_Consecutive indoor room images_
---------------

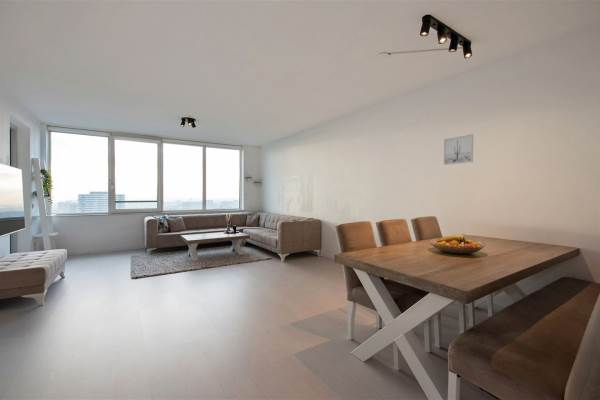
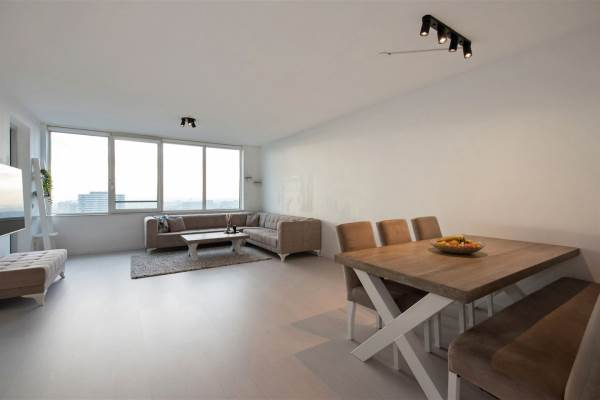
- wall art [443,133,474,166]
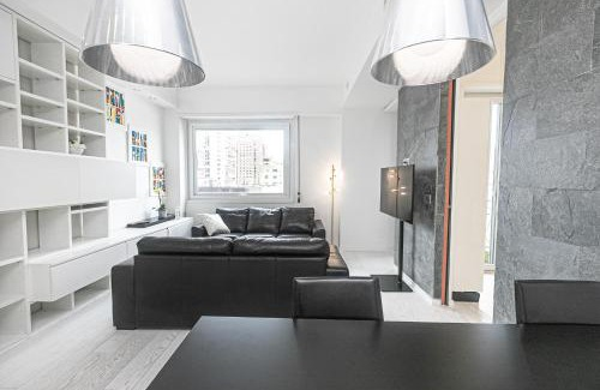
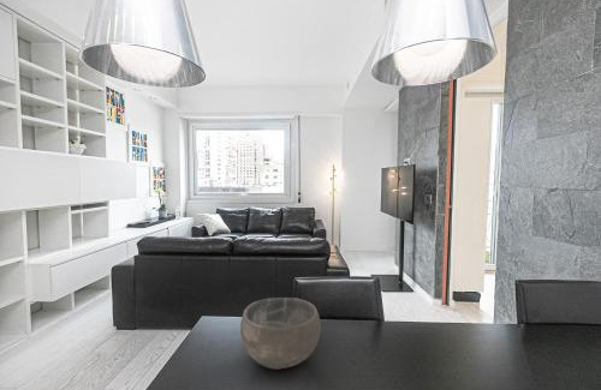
+ bowl [239,296,322,371]
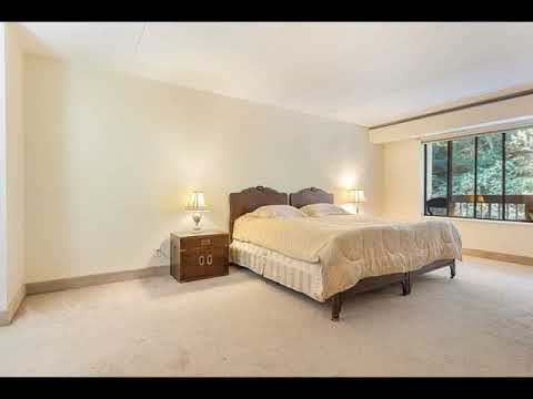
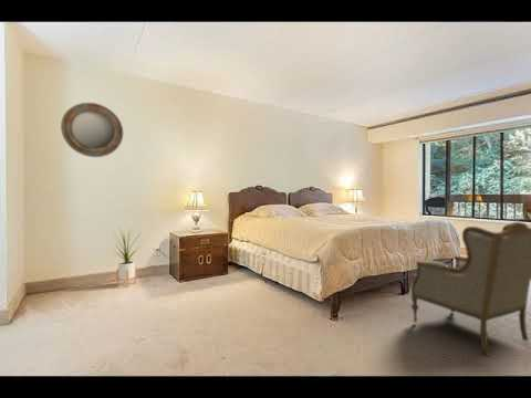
+ home mirror [60,102,124,158]
+ armchair [410,221,531,357]
+ house plant [108,227,142,287]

---------------

Each line in the records above should be reproduced exactly; images are not copied.

_Solution for this task_
- wall art [443,133,474,166]
+ bowl [239,296,322,371]
+ home mirror [60,102,124,158]
+ armchair [410,221,531,357]
+ house plant [108,227,142,287]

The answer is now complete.